My suggestion is based on a few assumptions and some prior experience validating traffic sources.

Assumptions

  1. Any URL you continually check will eventually be noticed by GFWOC admins.

    a. this traffic pattern will result in a permanent block,

    b. and/or used to track devices attempting to hit this url (perhaps as a honeypot),

    c. and/or redirected to an internal state sponsored and monitored end point of some sort.

  2. you have the ability to push updates to your iOS app through the firewall.

Options

  1. Create an endpoint outside of China with a ppk authenticated login, and include the ppk file in your iOS application.
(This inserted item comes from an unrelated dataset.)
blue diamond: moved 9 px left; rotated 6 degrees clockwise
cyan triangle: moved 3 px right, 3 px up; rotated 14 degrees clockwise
The endpoint returns a message encrypted with the ppk such that only the calling instance of the iOS app can decrypt the response, which may simply be something like "ext_endpoint_reached" or some other known confirmation message.

    If this ever fails to properly decrypt or provide the expected message, fail over to the internally hosted endpoints. If it succeeds, proceed as normal.

  2. If outbound encrypted traffic is not permitted, and inbound encrypted traffic is blocked, a two part handshake could take its place. In this scenario, call one registers an outbound connection on external endpoint A. The device then connects to endpoint B, which is just another face of the same service backend, to see if it has a message waiting that fits certain parameters known only to the iOS application instance.

    If the message it finds at B matches what is expected, and this could be a simple keyword based on the time or date or some other unique factor, you have succeeded in reaching the outside endpoint, whereas if you don't received the expected response or no response, you know you are being blocked or redirected.

Both of these options provide a fail over that confirms you are hitting the firewall, and both rely upon nothing terribly exotic to provide external, probably non-spoofable, confirmation that you are outside the firewall.